#### [文書抜粋]
------

今になって、あの小児科医の言葉が大きく大きくのしかかる。

たかだか、たった1つ。
人の物を黙って手を出してはいけない、ただこれだけで、これだけの過程が必要なのだ。
彼女が築けていないものが、あと一体どれだけあるというのだ。
それも、前もって規制できるようなものではない。
一つ一つ、娘がやっちまって、それでようやく、膿を出していくのだ、
そのことで周囲の大人が信じることを止めてしまわないように気をつけながら。

つまり、何が言いたいのかと言えば、自家中毒になって、娘はまた変わったようだった、
という話がしたかったのだった。

私が今まで彼女に語っていた話
…といっても、就学前に感情をブチまけるように言っていた言葉ではなくて、
就学後、小学校で何かしでかす度に必死に理性的に訴えてきた話だけ…ということに、
奥の深さを感じるのだが…
話を戻して、就学後に彼女に語っていた話と、空腹体験がつながったようで、
食事に対して真剣になってきた。

------

上の文書抜粋のうち、「彼女が築けていないものが、あと一体どれだけあるというのだ。」から「食事に対して真剣になってきた。」に至るまでの全体を一字一句違えずに書き写せ。

#### [提供データ]
------

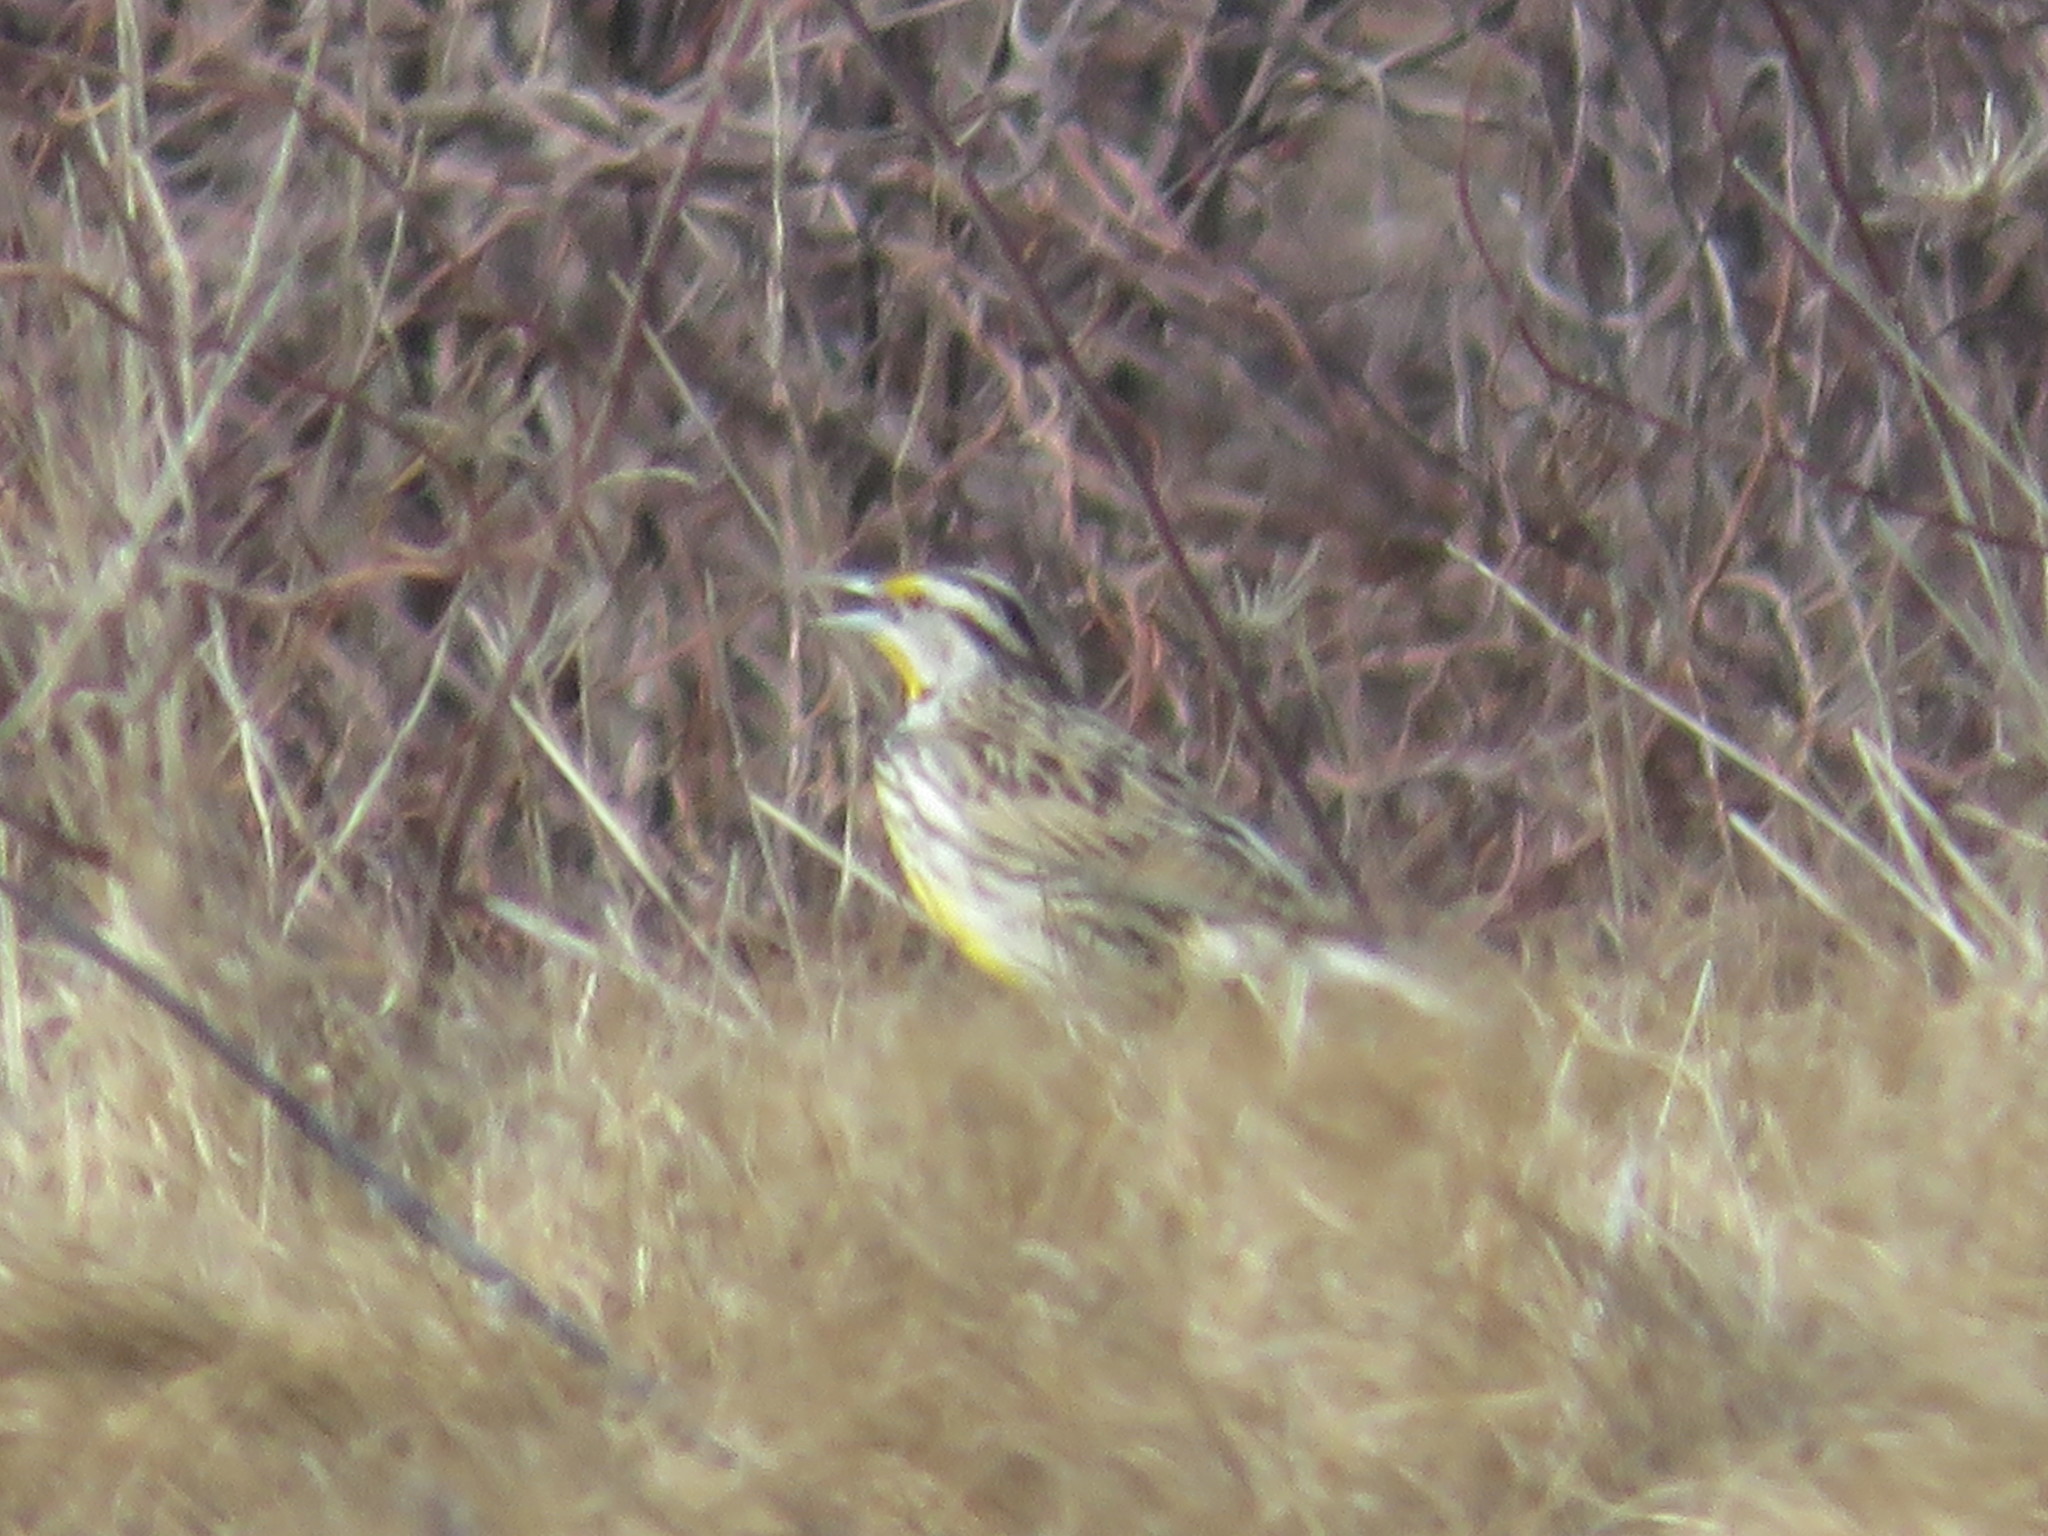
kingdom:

------

#### [解答例]
彼女が築けていないものが、あと一体どれだけあるというのだ。
それも、前もって規制できるようなものではない。
一つ一つ、娘がやっちまって、それでようやく、膿を出していくのだ、
そのことで周囲の大人が信じることを止めてしまわないように気をつけながら。

つまり、何が言いたいのかと言えば、自家中毒になって、娘はまた変わったようだった、
という話がしたかったのだった。

私が今まで彼女に語っていた話
…といっても、就学前に感情をブチまけるように言っていた言葉ではなくて、
就学後、小学校で何かしでかす度に必死に理性的に訴えてきた話だけ…ということに、
奥の深さを感じるのだが…
話を戻して、就学後に彼女に語っていた話と、空腹体験がつながったようで、
食事に対して真剣になってきた。